The relationship between reputation and the bottom line is closely aligned as Sony experienced with its high profile data breach incident. This breach gave criminals access to 20 million accounts which including email addresses, phone numbers, passwords, and in some cases credit card numbers. Much of this information was for sale in several cybercrime forums. Following the breach Sony had to pay several substantial fines as a result suffered serious brand damage. Anything that can tarnish a brand will ultimately affect a company’s bottom line as damaged reputation can directly result in a reduced customer base, costly litigation and reduced revenue.
Anything that can tarnish a brand can affect a company’s bottom line.
"A solid reputation is a company's greatest asset, if you are responsible for a large amount of card payments and log-in details then keeping that personal data secure has to be your priority. Business leaders must take precautionary steps to protect themselves, their customers, their employees and their intellectual property against data breaches," said Ronan Kavanagh, CEO TitanHQ.
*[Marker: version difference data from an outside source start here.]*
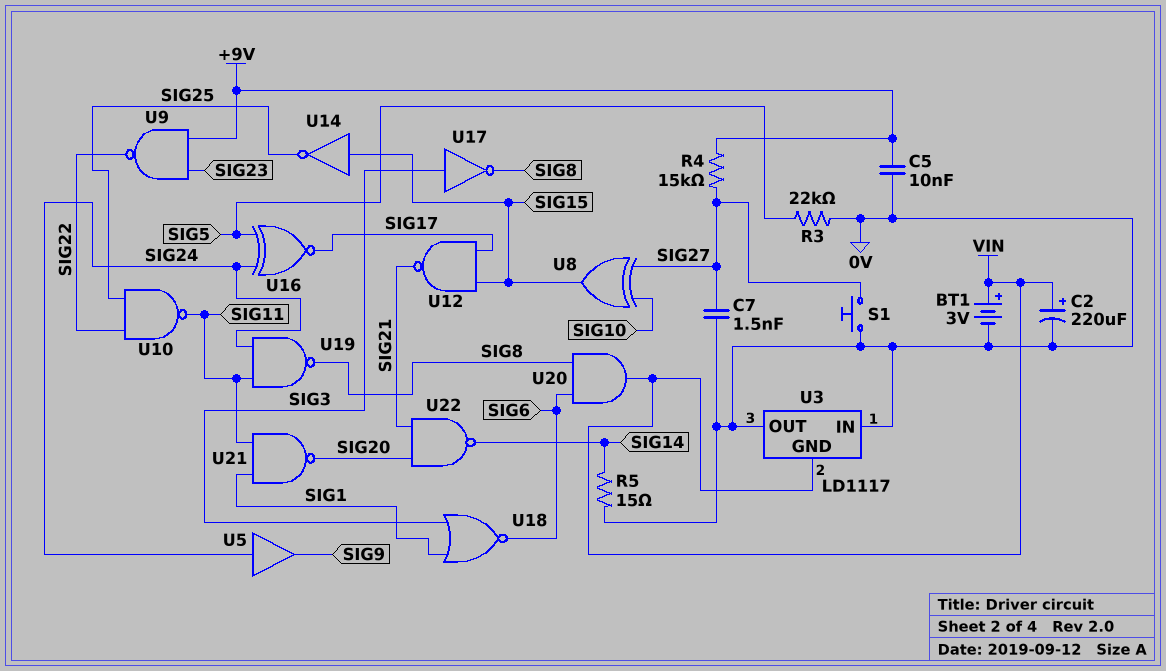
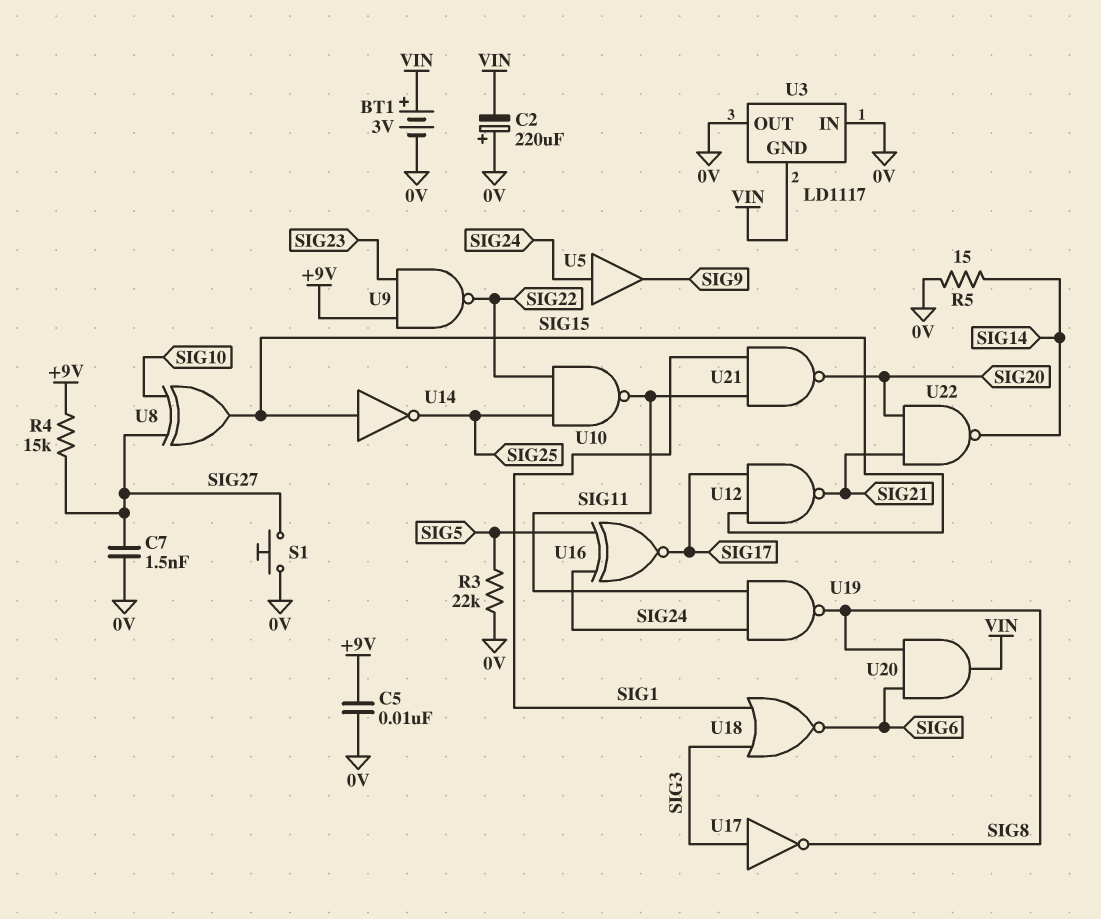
C2: 220uF (plus VIN, minus 0V) -> 220uF (plus 0V, minus VIN)

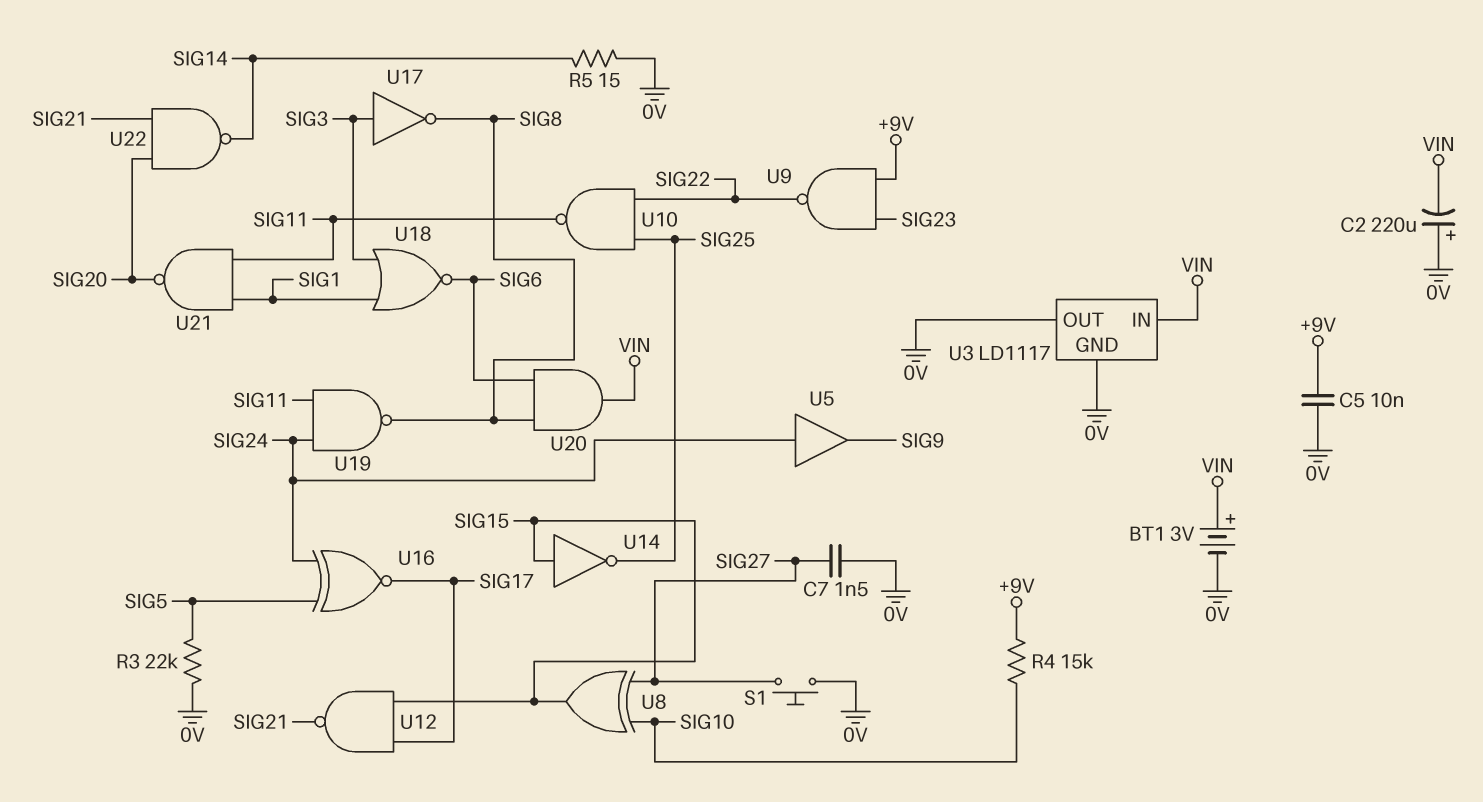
R4: 15k (+9V, SIG27) -> 15k (+9V, SIG10)
U3 pin GND: VIN -> 0V
U3 pin IN: 0V -> VIN

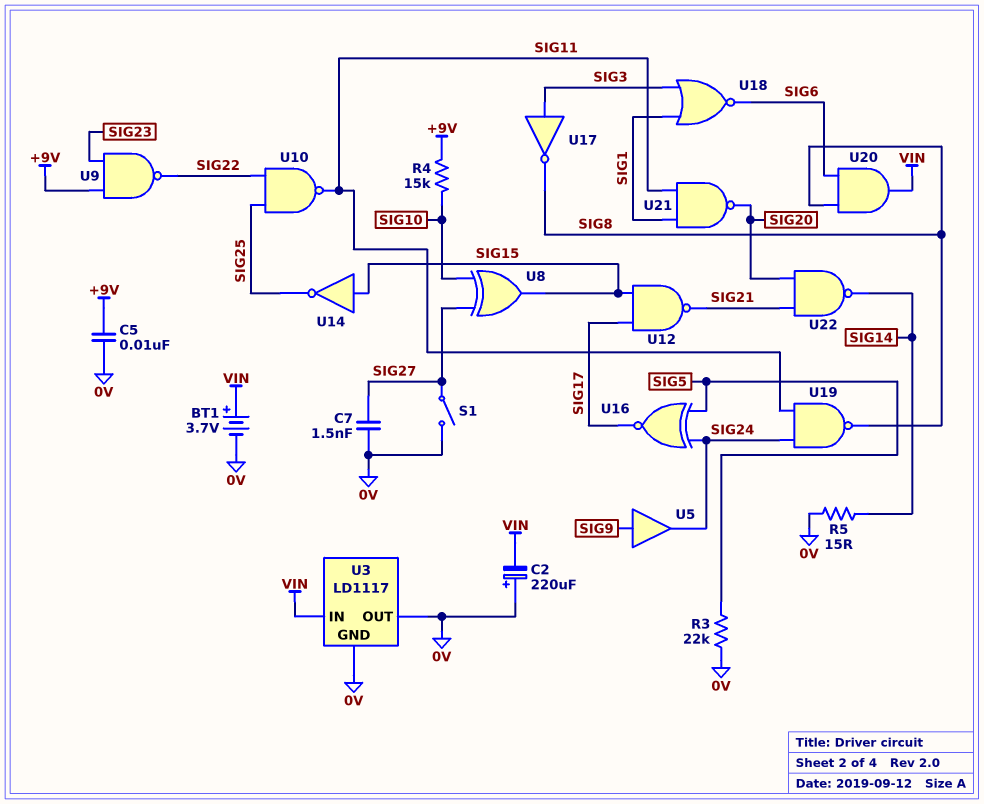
BT1: 3V (plus VIN, minus 0V) -> 3.7V (plus VIN, minus 0V)
S1: button (0V, SIG27) -> switch (0V, SIG27)
U5: buffer (in SIG24, out SIG9) -> buffer (in SIG9, out SIG24)

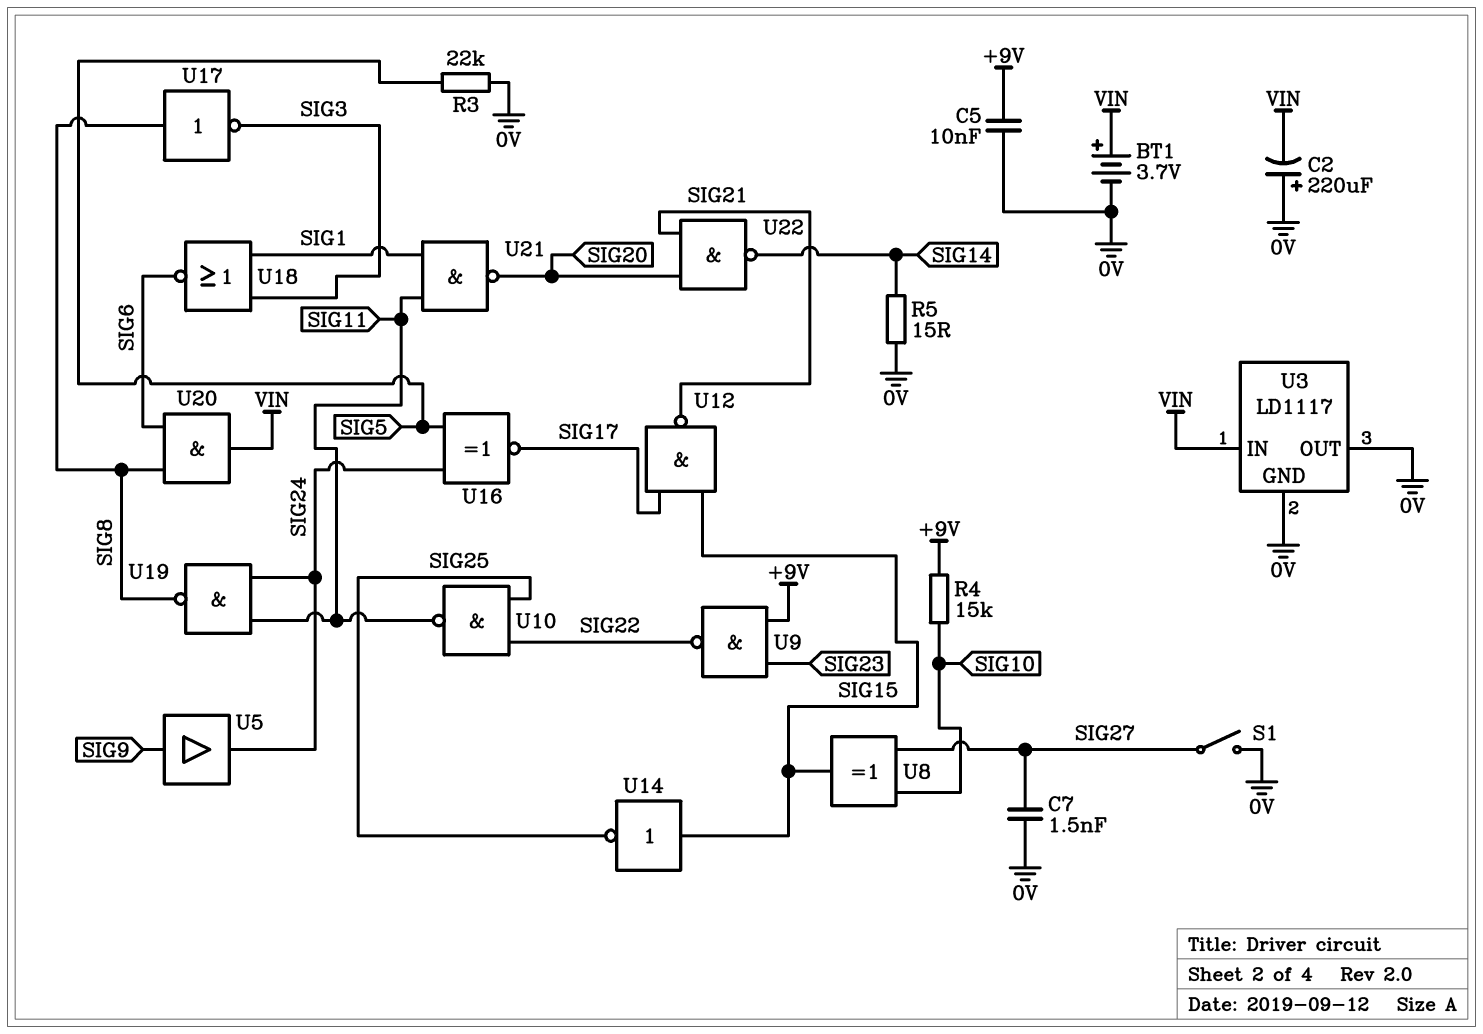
U17: NOT (in SIG3, out SIG8) -> NOT (in SIG8, out SIG3)

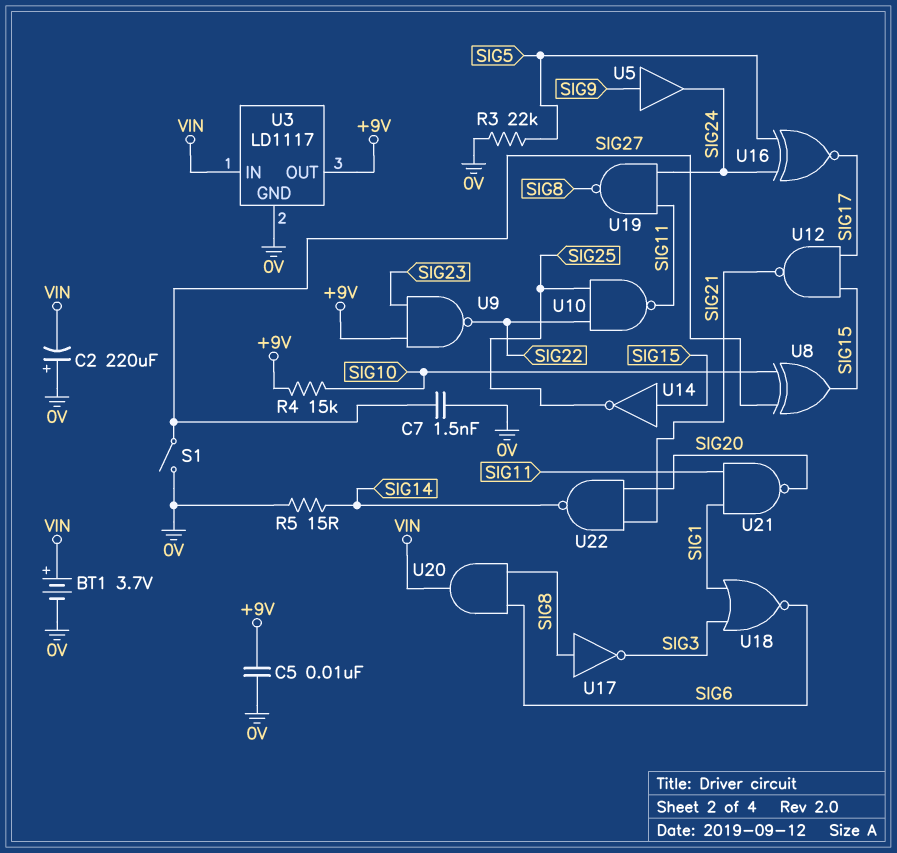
U3 pin OUT: 0V -> +9V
Plenty of companies have had security holes and weaknesses exposed in their systems but have been able to minimize the severity of the incident because of a strong response and through proving that proactive security processes have been implemented as a priority. Perception is reality in the public eye and how a company is perceived can ultimately lead to its success or failure. Regardless of length of time in business a data breach incident can rapidly call into question the quality and integrity of a company’s brand, products and services. It’s time that organizations take a proactive approach by asking how they can best protect their businesses against data disclosure events.